Only it wasn’t Stephen.
It was a young girl, barely teen-aged, and her eyes glittered in the glare of the flashlight beam.
“Rachel,” she said, perfectly imitating Stephen.
Shadows separated themselves from the surrounding trees and walked toward her.
“Rachel,” they said. “Rachel.”
And their eyes winked and danced like a thousand radioactive fireflies.
CHAPTER FOUR
Morning was probably the worst of it.
Dreams had become a refuge for Campbell Grimes, and the sweetest ones were of all the mundane things that now seemed so rare and beautiful. They were already distant artifacts of a lost culture even though it had only been two months since the solar storms.
Alien archaeologists of the future might one day make sense of the civilization that left behind little but a thin layer of poisoned plastic, but it was unlikely they would learn of Campbell’s drawings, addiction to Diet Coke and videogames, his casual obsession with Kate Upton, or his collegiate flirtation with Buddhism. The facts of his life weren’t his body-mass index and date of birth, but the wildly colorful fantasies and ideals that echoed in the boned curves of his skull.

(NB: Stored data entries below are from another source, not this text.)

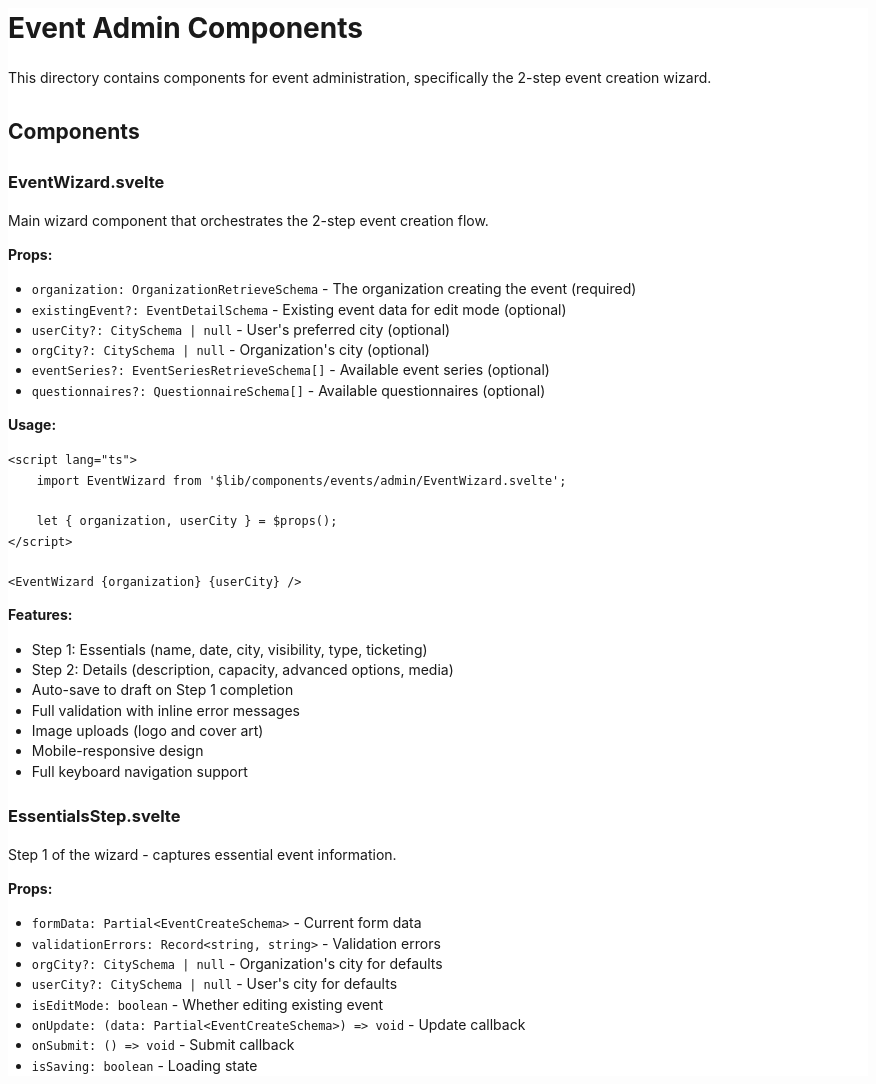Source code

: # Event Admin Components

This directory contains components for event administration, specifically the 2-step event creation wizard.

## Components

### EventWizard.svelte

Main wizard component that orchestrates the 2-step event creation flow.

**Props:**

- `organization: OrganizationRetrieveSchema` - The organization creating the event (required)
- `existingEvent?: EventDetailSchema` - Existing event data for edit mode (optional)
- `userCity?: CitySchema | null` - User's preferred city (optional)
- `orgCity?: CitySchema | null` - Organization's city (optional)
- `eventSeries?: EventSeriesRetrieveSchema[]` - Available event series (optional)
- `questionnaires?: QuestionnaireSchema[]` - Available questionnaires (optional)

**Usage:**

```svelte
<script lang="ts">
	import EventWizard from '$lib/components/events/admin/EventWizard.svelte';

	let { organization, userCity } = $props();
</script>

<EventWizard {organization} {userCity} />
```

**Features:**

- Step 1: Essentials (name, date, city, visibility, type, ticketing)
- Step 2: Details (description, capacity, advanced options, media)
- Auto-save to draft on Step 1 completion
- Full validation with inline error messages
- Image uploads (logo and cover art)
- Mobile-responsive design
- Full keyboard navigation support

### EssentialsStep.svelte

Step 1 of the wizard - captures essential event information.

**Props:**

- `formData: Partial<EventCreateSchema>` - Current form data
- `validationErrors: Record<string, string>` - Validation errors
- `orgCity?: CitySchema | null` - Organization's city for defaults
- `userCity?: CitySchema | null` - User's city for defaults
- `isEditMode: boolean` - Whether editing existing event
- `onUpdate: (data: Partial<EventCreateSchema>) => void` - Update callback
- `onSubmit: () => void` - Submit callback
- `isSaving: boolean` - Loading state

Upon awakening, a shutter was drawn down over the past and the hellish light of After dragged him into its spotlight. He’d been dreaming again of Catawba Lake where his family had spent their summers. He’d been upstairs in their waterfront home, looking down on the neighbor’s dock, where a new ski boat was tethered. But the boat was the least eye-catching of John Hampton’s treasures—his wife Tamara wore that crown. She lay sprawled on a lounge chair in her bikini, skin glistening like oiled amber, the wide-brimmed hat and sunglasses adding just enough concealment that Campbell could objectify her without feeling too creepy.